Here’s a gay rewrite of T.S. Eliot’s “The Waste Land”

T.S. Eliot’s epic five-part poem, “The Waste Land,” has long been regarded as one of the most important and influential poems of the 20th century. And now one modern day poet is using the framework of Eliot’s abstract commentary on the decline of western society for his own social commentary on modern day gay culture.

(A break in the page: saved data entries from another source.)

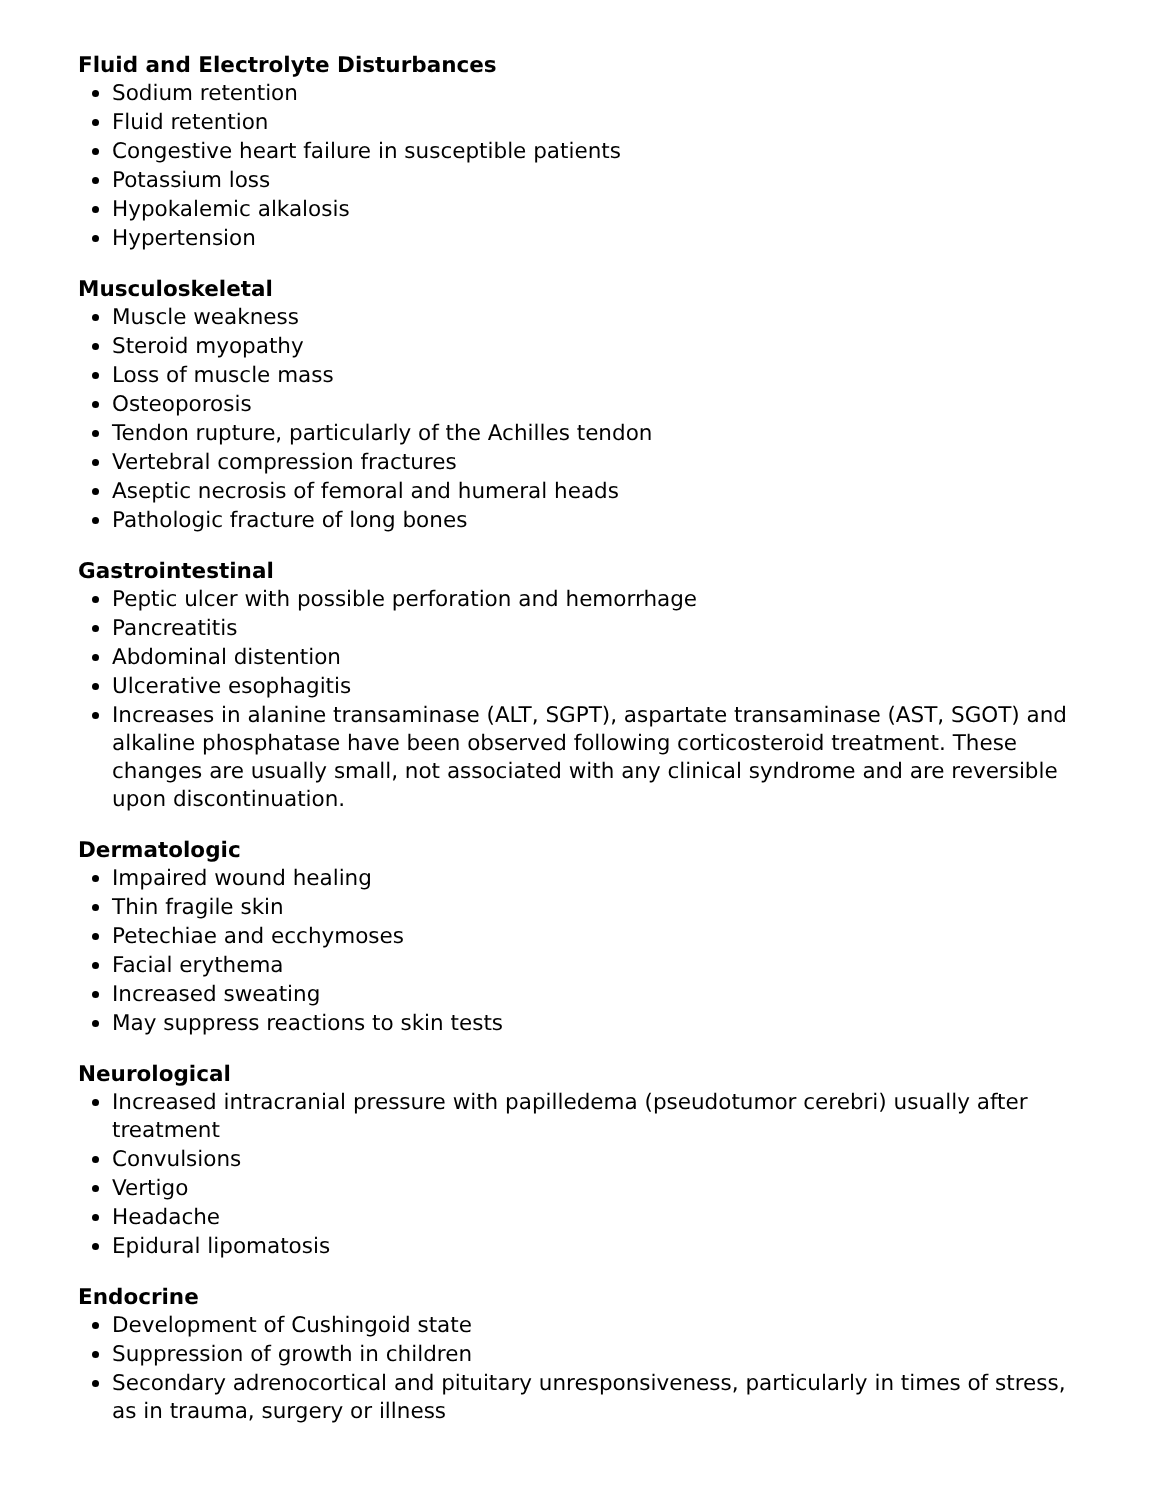Fluid and Electrolyte Disturbances
Sodium retention
Fluid retention
Congestive heart failure in susceptible patients
Potassium loss
Hypokalemic alkalosis
Hypertension
Musculoskeletal
Muscle weakness
Steroid myopathy
Loss of muscle mass
Osteoporosis
Tendon rupture, particularly of the Achilles tendon
Vertebral compression fractures
Aseptic necrosis of femoral and humeral heads
Pathologic fracture of long bones
Gastrointestinal
Peptic ulcer with possible perforation and hemorrhage
Pancreatitis
Abdominal distention
Ulcerative esophagitis
Increases in alanine transaminase (ALT, SGPT), aspartate transaminase (AST, SGOT) and alkaline phosphatase have been observed following corticosteroid treatment. These changes are usually small, not associated with any clinical syndrome and are reversible upon discontinuation.
Dermatologic
Impaired wound healing
Thin fragile skin
Petechiae and ecchymoses
Facial erythema
Increased sweating
May suppress reactions to skin tests
Neurological
Increased intracranial pressure with papilledema (pseudotumor cerebri) usually after treatment
Convulsions
Vertigo
Headache
Epidural lipomatosis
Endocrine
Development of Cushingoid state
Suppression of growth in children
Secondary adrenocortical and pituitary unresponsiveness, particularly in times of stress, as in trauma, surgery or illness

As his first post on TNG2, the follow-up site to his work on The New Gay, Zack Rosen’s “White Gayland, Pt. 1: Envy Of The Dead” (Eliot’s part one is called “Burial Of The Dead”) perfectly blends ironic detachment, humor, and sincerity in passages like:

“They gave me a crown 33 years ago;

they crowned me Mr. Leather.”

—Yet when we returned to the front of the leather bar,

your stomach full and your mustache spiked, I could not

kiss you, and I bailed, you were neither

salvation nor friendship, and I’d felt nothing,

looking between your cheeks, the darkness,

Große und leer das rektum.

There’s also:

I will show you something different from either

your cock in the morning rising up to greet you

or your cock at 4 am leaking down towards your feet;

I will show you fear in a doctor’s brow.

And while Eliot laments, “April is the cruellest month, breeding / Lilacs out of the dead land…” Rosen notes, “June is the loudest month, breeders / Blushed like red glans…” The whole poem is available at TNG2 and part two is reportedly coming soon. Hopefully Rosen will follow that up with “The Hook-Up Song of J. Alfred Prufrock.”